**Problem to solve:** Return the lines below without any change, leaving out the pictures.

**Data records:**
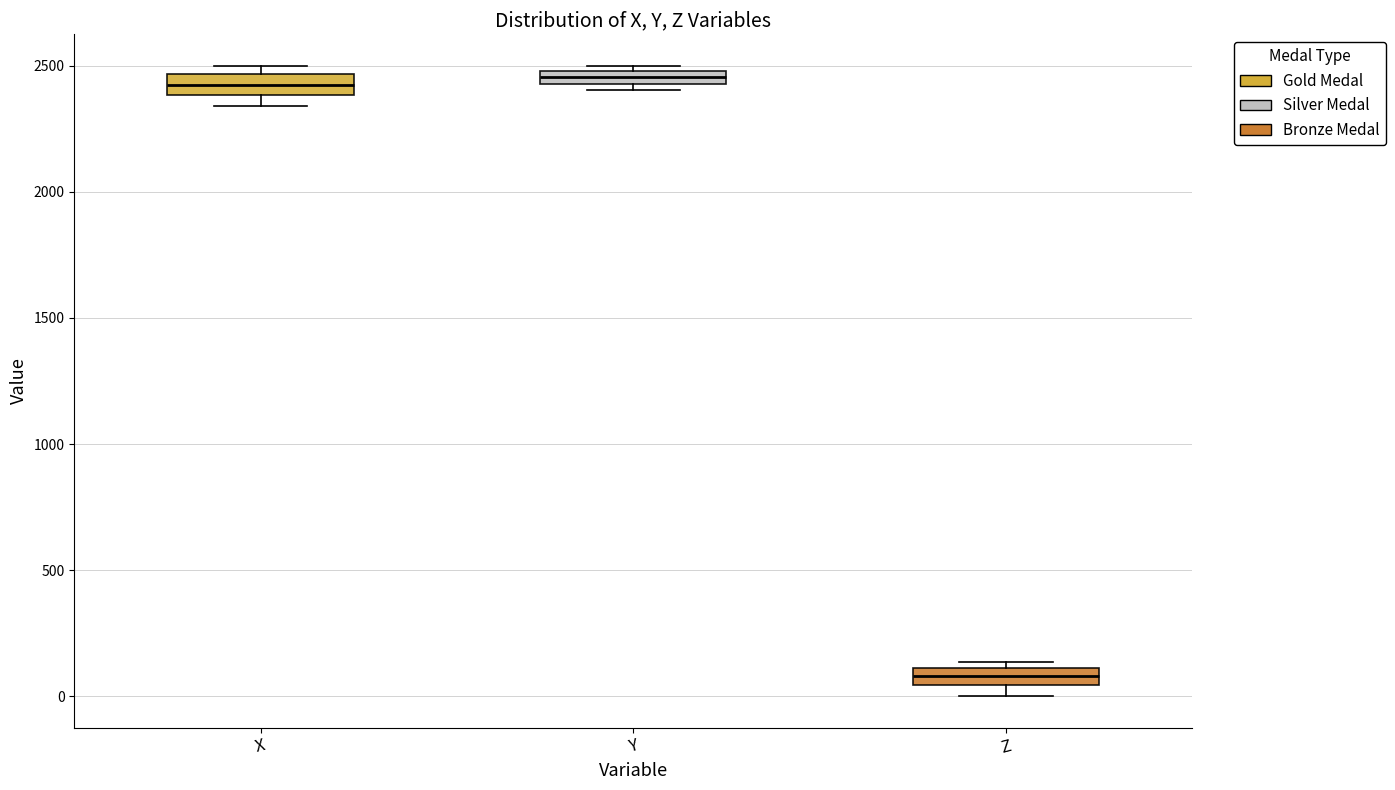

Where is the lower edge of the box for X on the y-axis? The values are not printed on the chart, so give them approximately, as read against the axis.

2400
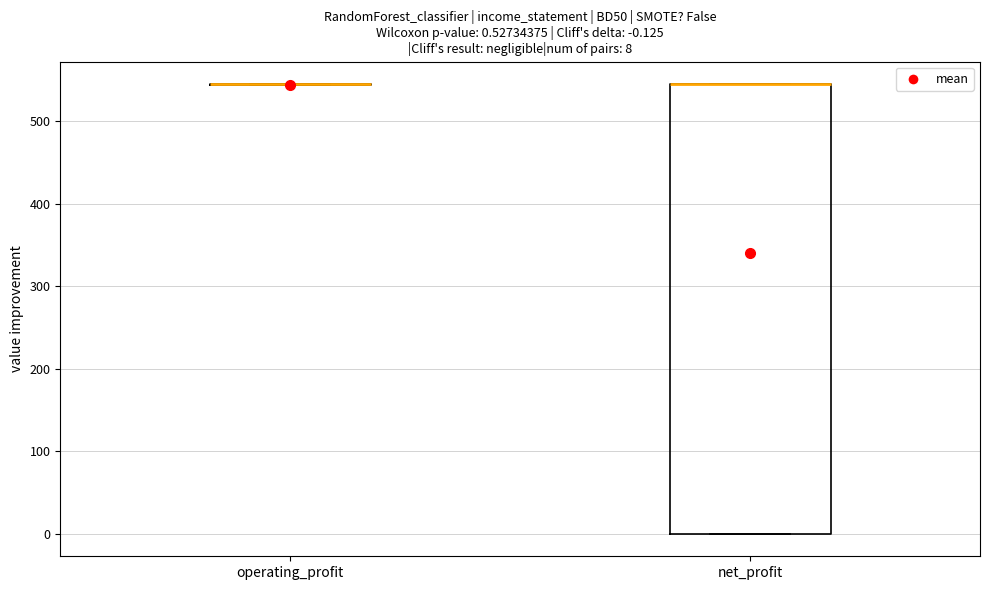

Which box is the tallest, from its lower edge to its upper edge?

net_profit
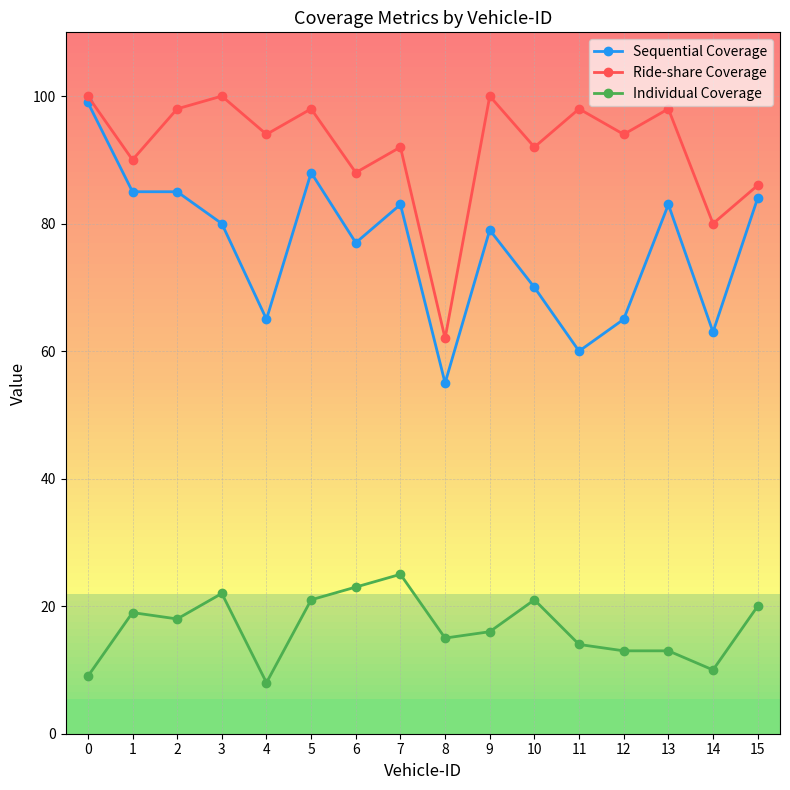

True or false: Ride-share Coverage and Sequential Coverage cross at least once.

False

**Response to the task:**
Where is the lower edge of the box for X on the y-axis? The values are not printed on the chart, so give them approximately, as read against the axis.

2400

Which box is the tallest, from its lower edge to its upper edge?

net_profit

True or false: Ride-share Coverage and Sequential Coverage cross at least once.

False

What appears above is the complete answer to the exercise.